## What to do:
Report every line in the listing below where the string "якості" shows up.

## Dataset excerpts:

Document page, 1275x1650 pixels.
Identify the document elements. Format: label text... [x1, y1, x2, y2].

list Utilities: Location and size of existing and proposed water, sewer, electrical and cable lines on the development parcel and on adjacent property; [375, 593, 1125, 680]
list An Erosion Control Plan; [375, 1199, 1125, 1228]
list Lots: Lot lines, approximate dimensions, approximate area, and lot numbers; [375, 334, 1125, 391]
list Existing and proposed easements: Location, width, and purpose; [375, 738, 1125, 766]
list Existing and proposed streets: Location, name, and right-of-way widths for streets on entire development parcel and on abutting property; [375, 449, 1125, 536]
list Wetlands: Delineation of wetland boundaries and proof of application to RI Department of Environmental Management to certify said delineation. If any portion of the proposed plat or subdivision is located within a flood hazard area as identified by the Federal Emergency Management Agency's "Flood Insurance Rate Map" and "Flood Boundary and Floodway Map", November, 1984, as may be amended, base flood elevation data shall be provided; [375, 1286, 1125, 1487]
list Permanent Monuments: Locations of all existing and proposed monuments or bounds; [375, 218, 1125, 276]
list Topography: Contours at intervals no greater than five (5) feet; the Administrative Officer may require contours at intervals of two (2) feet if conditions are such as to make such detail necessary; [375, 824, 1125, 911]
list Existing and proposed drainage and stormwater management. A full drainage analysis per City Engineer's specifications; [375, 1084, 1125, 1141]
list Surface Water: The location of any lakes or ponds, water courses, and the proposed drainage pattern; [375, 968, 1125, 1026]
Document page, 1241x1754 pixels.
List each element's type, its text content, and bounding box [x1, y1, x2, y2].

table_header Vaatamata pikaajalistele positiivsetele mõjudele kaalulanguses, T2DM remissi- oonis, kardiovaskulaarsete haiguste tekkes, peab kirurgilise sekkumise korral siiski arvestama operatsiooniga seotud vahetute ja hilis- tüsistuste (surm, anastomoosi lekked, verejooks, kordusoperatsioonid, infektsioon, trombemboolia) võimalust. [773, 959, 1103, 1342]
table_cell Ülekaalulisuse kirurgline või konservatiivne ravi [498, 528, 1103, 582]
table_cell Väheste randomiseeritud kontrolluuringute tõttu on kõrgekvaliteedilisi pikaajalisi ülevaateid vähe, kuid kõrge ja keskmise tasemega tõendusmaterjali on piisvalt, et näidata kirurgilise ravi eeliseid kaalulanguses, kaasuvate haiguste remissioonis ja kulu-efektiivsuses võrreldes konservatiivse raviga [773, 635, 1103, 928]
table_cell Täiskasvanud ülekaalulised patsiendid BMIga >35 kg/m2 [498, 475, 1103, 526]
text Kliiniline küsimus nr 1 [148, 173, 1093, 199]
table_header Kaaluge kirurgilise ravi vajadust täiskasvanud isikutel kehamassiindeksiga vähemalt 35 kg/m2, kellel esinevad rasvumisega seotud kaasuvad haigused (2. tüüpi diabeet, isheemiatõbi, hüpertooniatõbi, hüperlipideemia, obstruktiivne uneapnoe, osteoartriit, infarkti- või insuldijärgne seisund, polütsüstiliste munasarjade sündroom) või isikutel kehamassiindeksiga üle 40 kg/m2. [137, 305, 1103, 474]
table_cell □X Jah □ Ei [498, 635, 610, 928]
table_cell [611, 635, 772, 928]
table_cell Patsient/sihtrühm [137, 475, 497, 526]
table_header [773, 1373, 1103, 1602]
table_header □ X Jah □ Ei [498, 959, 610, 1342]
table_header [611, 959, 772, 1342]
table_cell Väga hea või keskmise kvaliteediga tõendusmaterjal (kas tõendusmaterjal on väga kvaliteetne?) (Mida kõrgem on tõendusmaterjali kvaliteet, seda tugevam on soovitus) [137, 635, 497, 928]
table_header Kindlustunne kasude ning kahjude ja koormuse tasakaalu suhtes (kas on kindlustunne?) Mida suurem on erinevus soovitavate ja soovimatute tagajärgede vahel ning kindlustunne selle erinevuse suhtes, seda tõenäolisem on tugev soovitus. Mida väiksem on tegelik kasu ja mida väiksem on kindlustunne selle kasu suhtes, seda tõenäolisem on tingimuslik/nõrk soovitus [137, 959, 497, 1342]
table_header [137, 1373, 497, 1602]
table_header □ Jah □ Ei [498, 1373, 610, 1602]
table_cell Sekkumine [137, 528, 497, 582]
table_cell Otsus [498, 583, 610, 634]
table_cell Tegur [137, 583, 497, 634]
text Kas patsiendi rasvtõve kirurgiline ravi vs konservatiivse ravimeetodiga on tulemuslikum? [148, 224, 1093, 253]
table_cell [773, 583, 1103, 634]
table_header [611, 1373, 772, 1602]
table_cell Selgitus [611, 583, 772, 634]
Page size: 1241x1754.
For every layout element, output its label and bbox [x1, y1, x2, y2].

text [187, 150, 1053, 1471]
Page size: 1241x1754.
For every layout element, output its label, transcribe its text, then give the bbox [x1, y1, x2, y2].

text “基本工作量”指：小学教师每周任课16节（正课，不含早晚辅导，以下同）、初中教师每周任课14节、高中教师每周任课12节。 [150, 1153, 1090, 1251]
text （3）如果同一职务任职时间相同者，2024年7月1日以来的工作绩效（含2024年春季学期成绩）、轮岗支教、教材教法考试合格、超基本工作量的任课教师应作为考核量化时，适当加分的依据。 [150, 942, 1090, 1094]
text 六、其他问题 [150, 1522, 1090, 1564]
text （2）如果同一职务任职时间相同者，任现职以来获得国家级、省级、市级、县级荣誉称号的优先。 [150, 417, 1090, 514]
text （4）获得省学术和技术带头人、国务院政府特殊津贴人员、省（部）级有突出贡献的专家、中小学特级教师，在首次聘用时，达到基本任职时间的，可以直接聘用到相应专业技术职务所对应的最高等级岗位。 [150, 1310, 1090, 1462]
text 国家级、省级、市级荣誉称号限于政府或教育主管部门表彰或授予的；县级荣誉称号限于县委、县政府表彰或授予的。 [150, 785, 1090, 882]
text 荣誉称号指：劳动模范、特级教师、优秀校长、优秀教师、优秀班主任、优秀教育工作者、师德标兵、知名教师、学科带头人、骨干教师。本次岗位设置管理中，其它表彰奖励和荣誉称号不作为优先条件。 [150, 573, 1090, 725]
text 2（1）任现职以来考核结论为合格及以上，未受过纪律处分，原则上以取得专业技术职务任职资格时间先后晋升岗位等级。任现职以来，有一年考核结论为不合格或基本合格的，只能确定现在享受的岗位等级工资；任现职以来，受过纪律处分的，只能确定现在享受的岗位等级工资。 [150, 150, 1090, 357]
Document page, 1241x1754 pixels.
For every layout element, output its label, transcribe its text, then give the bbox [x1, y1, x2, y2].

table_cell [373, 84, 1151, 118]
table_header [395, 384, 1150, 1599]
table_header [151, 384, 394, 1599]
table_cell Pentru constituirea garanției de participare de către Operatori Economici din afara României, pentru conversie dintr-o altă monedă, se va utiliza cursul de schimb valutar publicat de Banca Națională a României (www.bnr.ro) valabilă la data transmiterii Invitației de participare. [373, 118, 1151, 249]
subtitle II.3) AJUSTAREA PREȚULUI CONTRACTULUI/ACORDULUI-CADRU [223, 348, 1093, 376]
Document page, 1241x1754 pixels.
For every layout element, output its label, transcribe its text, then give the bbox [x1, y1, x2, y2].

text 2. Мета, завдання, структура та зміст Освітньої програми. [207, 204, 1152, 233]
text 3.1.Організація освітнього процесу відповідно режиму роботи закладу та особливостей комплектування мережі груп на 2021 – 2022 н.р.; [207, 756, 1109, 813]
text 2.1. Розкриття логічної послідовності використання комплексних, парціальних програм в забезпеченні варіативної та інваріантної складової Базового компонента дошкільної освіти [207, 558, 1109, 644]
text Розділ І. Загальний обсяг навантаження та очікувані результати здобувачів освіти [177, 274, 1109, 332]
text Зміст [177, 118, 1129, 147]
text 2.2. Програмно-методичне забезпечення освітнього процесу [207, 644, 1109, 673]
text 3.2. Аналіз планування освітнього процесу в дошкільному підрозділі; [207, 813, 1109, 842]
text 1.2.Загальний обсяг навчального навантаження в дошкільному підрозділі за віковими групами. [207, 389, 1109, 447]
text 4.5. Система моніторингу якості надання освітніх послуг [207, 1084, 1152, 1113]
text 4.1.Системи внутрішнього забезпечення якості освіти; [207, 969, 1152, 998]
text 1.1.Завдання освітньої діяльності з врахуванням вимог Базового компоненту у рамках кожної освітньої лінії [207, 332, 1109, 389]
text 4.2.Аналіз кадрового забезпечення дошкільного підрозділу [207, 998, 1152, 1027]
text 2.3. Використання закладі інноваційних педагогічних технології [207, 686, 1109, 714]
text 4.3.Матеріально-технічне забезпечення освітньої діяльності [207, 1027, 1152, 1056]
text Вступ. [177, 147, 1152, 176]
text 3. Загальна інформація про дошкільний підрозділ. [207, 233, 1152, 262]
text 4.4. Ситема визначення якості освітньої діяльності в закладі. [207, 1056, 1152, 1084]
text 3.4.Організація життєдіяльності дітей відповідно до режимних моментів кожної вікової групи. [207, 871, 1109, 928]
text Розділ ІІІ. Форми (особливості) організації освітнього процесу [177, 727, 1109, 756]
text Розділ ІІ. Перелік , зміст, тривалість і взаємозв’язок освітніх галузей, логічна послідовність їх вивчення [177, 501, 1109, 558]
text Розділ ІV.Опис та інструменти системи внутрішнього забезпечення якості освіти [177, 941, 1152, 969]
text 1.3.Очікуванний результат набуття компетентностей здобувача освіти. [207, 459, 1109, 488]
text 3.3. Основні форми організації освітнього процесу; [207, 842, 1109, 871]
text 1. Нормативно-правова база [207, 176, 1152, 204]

## Exercise solution:
text 4.5. Система моніторингу якості надання освітніх послуг [207, 1084, 1152, 1113]
text 4.1.Системи внутрішнього забезпечення якості освіти; [207, 969, 1152, 998]
text 4.4. Ситема визначення якості освітньої діяльності в закладі. [207, 1056, 1152, 1084]
text Розділ ІV.Опис та інструменти системи внутрішнього забезпечення якості освіти [177, 941, 1152, 969]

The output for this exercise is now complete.